Shuo s’immisce ainsi auprès de la famille de Wei qui apprécie sa modestie, discrétion et nature studieuse aux antipodes du dilettantisme de leur propre fils. Wei voit au départ d’un bon œil l’attention créée par cet ami lui permettant d’échapper à l’exigence de ses parents, et de son père (Zu Feng) en particulier. Jianjie Lin met progressivement en place un dispositif habile pour faire ressentir l’immersion de Shuo, puis la substitution qu’il instaure avec Wei auprès de ses parents. Le travail sur les cadres et compositions de plans lors des nombreuses scènes de repas place le discret Shuo en étranger, en dehors de l’image. Plus le récit avance, plus cette place devient visible et centrale au détriment de Wei, intrus dans sa propre famille. Le réalisateur travaille une confusion volontaire lors des conversations et interactions parents/enfants dont le sujet devrait forcément s’adresser à Wei hors-champs (notamment sur les études), mais le contrechamp de la silhouette en amorce révèle alors de plus en plus souvent Shuo désormais intégré à l’égal de son ami – et encore plus après un certain rebondissement.

Brief history of a family

Le tempérament extraverti de Wei en fait au départ un adolescent capricieux et superficiel, mais c’est une manière de marquer son indépendance face aux exigences de son père lui imaginant un avenir tout tracé. Il s’en échappe par sa passion personnelle pour l’escrime, mais laisse alors par là l’espace à un Shuo tout disposé à correspondre à ce modèle et lui prendre sa place. La mise en scène millimétrée et froide est vraiment l’élément qui distille une tonalité de thriller dans cette bascule, laissant attendre un rebondissement plus tragique qui n’arrive jamais vraiment, ou du moins pas sous la forme attendue. La caractérisation des personnages permet d’échapper à une approche trop schématique qui ferait uniquement du film une sorte de pendant chinois du Théorème de Pier Paolo Pasolini. Tout comme dans ce dernier, l’arrivée d’un étranger sert de révélateur aux maux cachés de la famille. Mais au lieu d’exposer des névroses, cela humanise plutôt la mère (Ke-Yu Guo) et le père, liant à la fois l’attachement à Shuo et les attentes démesurées reposant sur Wei à un passif social de la Chine, tout comme à l’histoire personnelle de cette famille.

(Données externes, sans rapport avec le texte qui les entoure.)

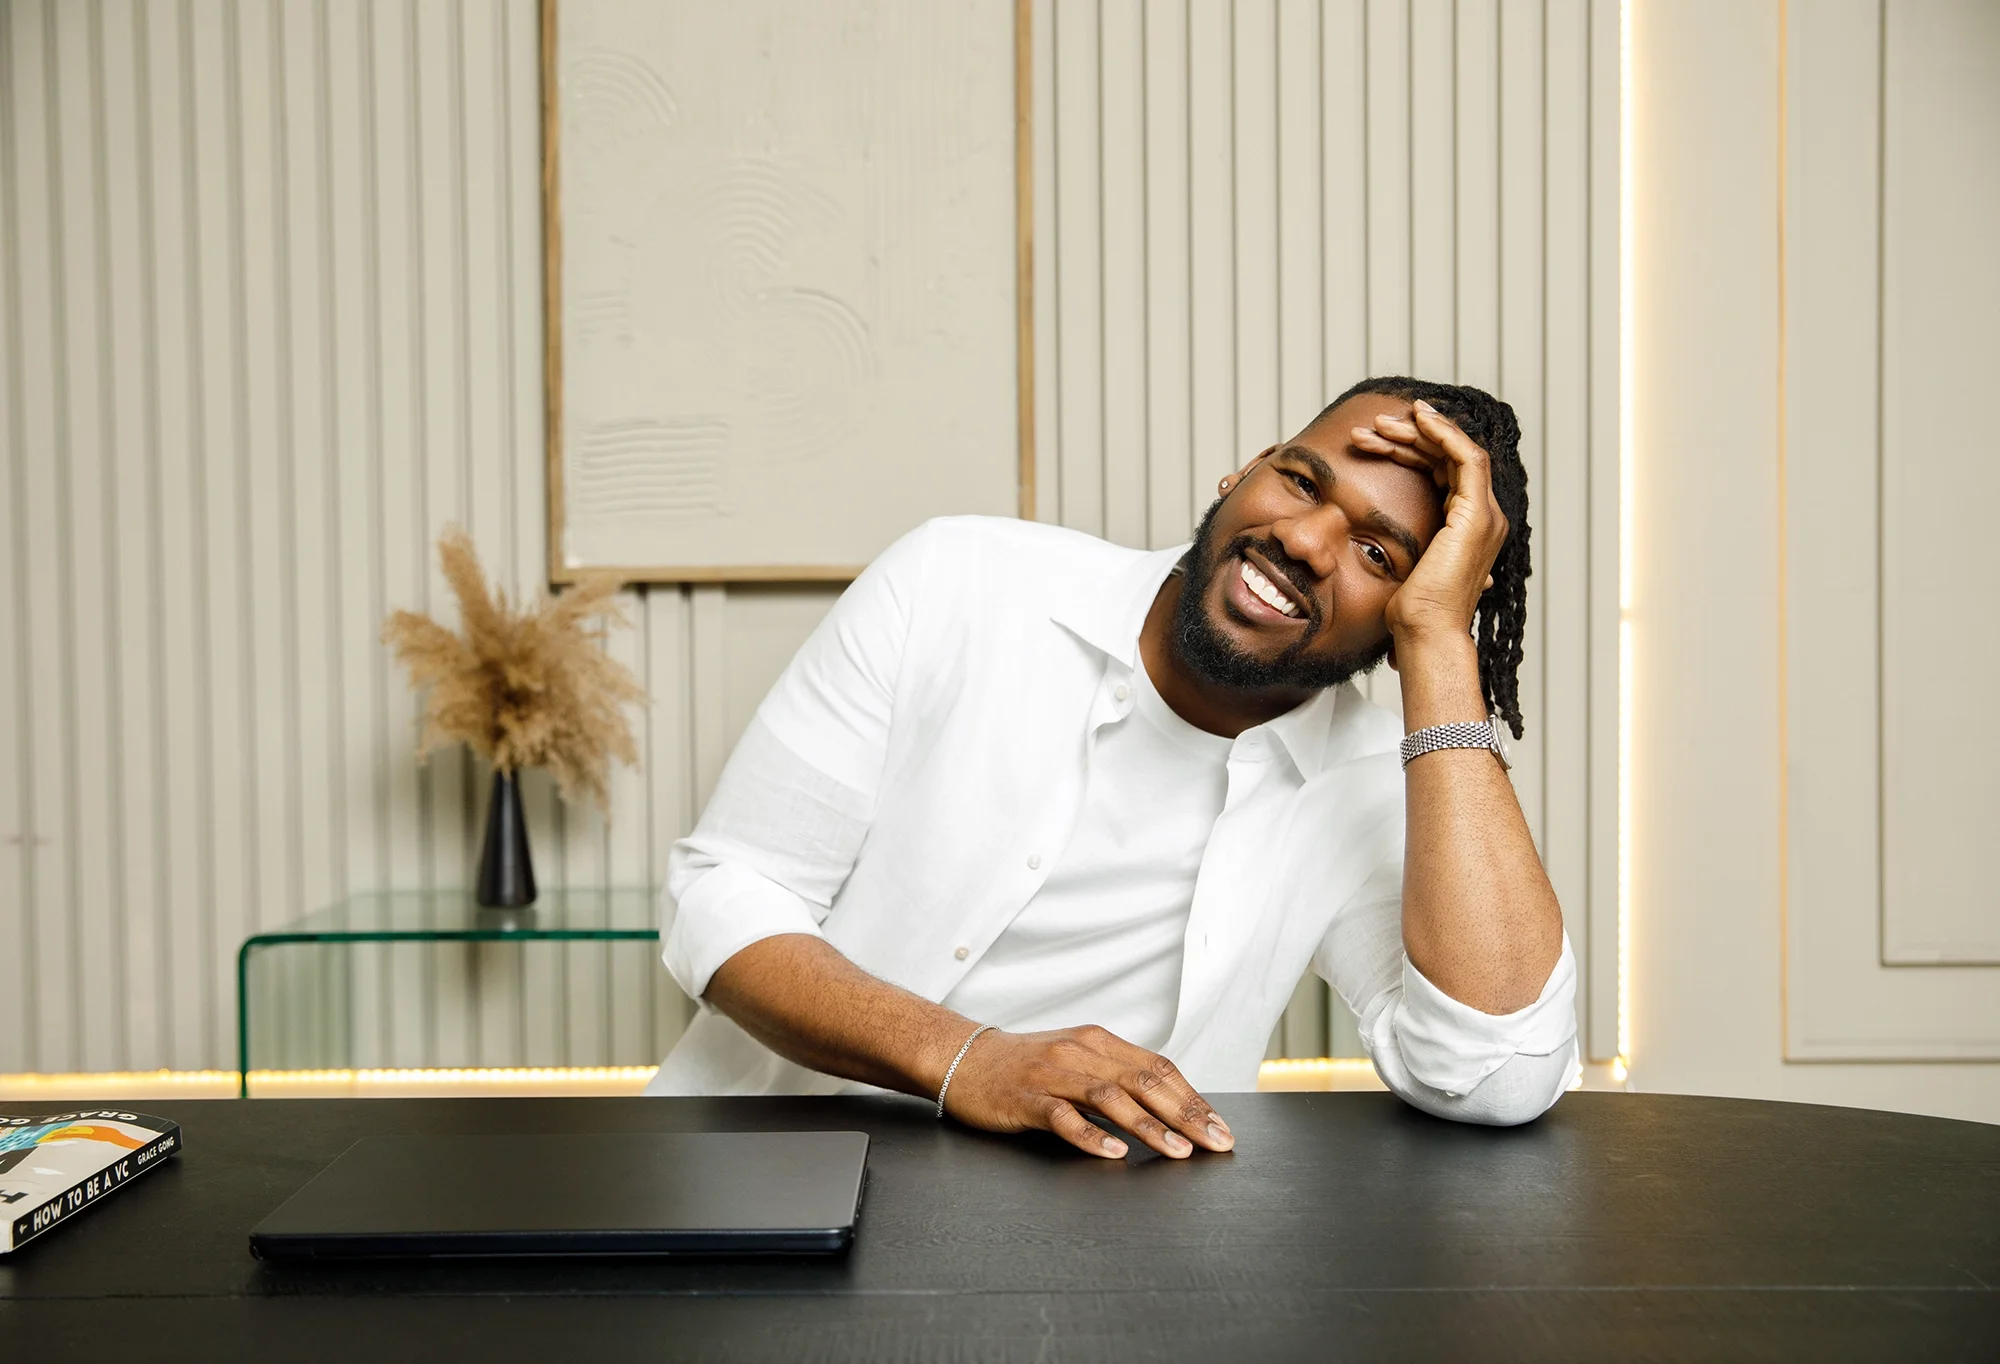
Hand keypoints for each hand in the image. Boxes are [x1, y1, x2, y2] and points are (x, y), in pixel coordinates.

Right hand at [941, 1024, 1234, 1159]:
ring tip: (1177, 1151)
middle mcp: (1080, 1052)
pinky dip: (1090, 1135)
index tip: (1220, 1127)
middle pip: (1144, 1082)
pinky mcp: (1026, 1097)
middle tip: (1214, 1143)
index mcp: (1098, 1042)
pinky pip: (1062, 1117)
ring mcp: (1053, 1074)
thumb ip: (1114, 1075)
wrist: (961, 1057)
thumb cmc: (1022, 1065)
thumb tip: (1167, 1104)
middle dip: (1186, 1114)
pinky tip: (1113, 1152)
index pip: (1158, 1068)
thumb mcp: (1075, 1059)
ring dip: (1149, 1126)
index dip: (1193, 1098)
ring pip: (1111, 1098)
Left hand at [1350, 400, 1507, 642]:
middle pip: (1450, 458)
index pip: (1444, 472)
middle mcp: (1482, 518)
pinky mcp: (1477, 516)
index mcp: (1466, 528)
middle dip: (1411, 437)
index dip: (1414, 450)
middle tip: (1373, 426)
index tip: (1377, 438)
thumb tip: (1373, 542)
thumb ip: (1401, 546)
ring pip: (1458, 452)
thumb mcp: (1403, 566)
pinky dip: (1445, 435)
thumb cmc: (1410, 613)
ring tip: (1379, 424)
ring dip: (1419, 432)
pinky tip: (1417, 422)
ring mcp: (1485, 516)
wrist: (1425, 635)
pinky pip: (1467, 458)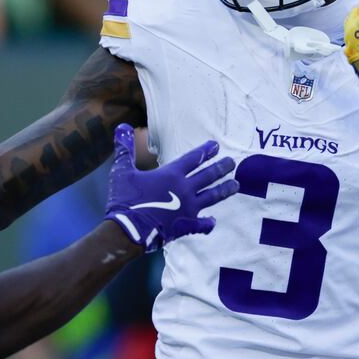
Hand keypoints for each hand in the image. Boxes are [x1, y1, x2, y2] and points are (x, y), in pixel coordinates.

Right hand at [105, 124, 238, 250]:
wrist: (127, 231)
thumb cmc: (125, 200)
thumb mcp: (122, 171)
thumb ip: (125, 149)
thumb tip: (122, 127)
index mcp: (171, 175)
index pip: (193, 159)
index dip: (205, 151)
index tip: (216, 146)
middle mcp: (184, 190)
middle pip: (208, 176)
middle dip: (221, 168)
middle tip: (232, 163)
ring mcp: (188, 208)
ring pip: (212, 197)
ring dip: (224, 190)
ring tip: (236, 185)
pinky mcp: (186, 226)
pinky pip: (202, 224)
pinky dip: (208, 223)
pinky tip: (213, 221)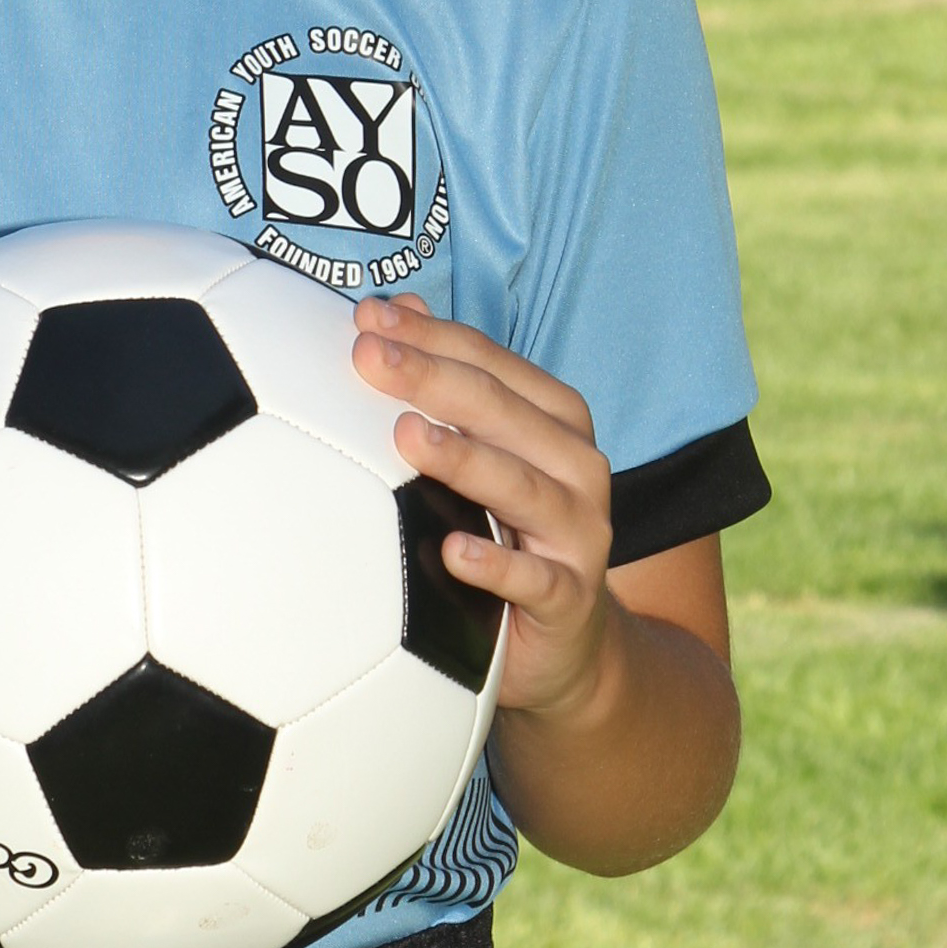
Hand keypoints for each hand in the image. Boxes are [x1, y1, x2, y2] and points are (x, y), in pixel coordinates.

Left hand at [352, 293, 614, 724]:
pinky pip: (535, 580)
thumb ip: (449, 383)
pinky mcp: (570, 598)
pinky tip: (452, 550)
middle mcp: (575, 466)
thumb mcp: (486, 453)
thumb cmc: (509, 529)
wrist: (570, 640)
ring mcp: (579, 532)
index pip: (489, 363)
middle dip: (432, 377)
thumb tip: (396, 307)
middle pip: (501, 410)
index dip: (430, 335)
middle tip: (369, 357)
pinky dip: (496, 565)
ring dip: (464, 459)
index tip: (367, 319)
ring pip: (522, 486)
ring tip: (407, 437)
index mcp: (554, 419)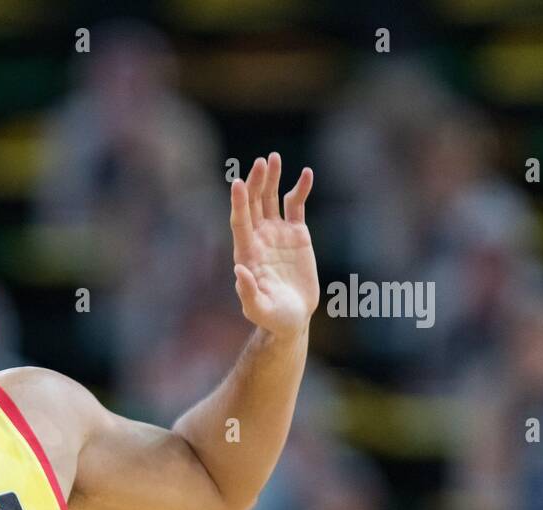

Jianjie Lin parvient à un captivant équilibre dans la désormais rivalité opposant les deux adolescents. D’un côté, la critique sociale fait de la cellule familiale un cadre concurrentiel comme un autre, où un meilleur « candidat » au poste peut supplanter le fils lié par le sang, dans un jusque-boutisme cinglant de la société chinoise contemporaine des élites. De l’autre, on pourra voir un drame familial dans lequel correspondre à l’image attendue et/ou rentrer dans le rang est la manière la plus simple pour trouver (Shuo) ou regagner (Wei) l’affection des parents pour des adolescents en questionnement. C’est un mur auquel se heurtent, chacun à leur manière, les deux personnages dans la scène finale faisant office de rejet et de renoncement. Un premier film ambitieux, profond et original.

Justin Kwedi

Brief History of a Family de Jianjie Lin . 2024. Chine. Projeté festival Reims Polar et en salles le 13/08/2025.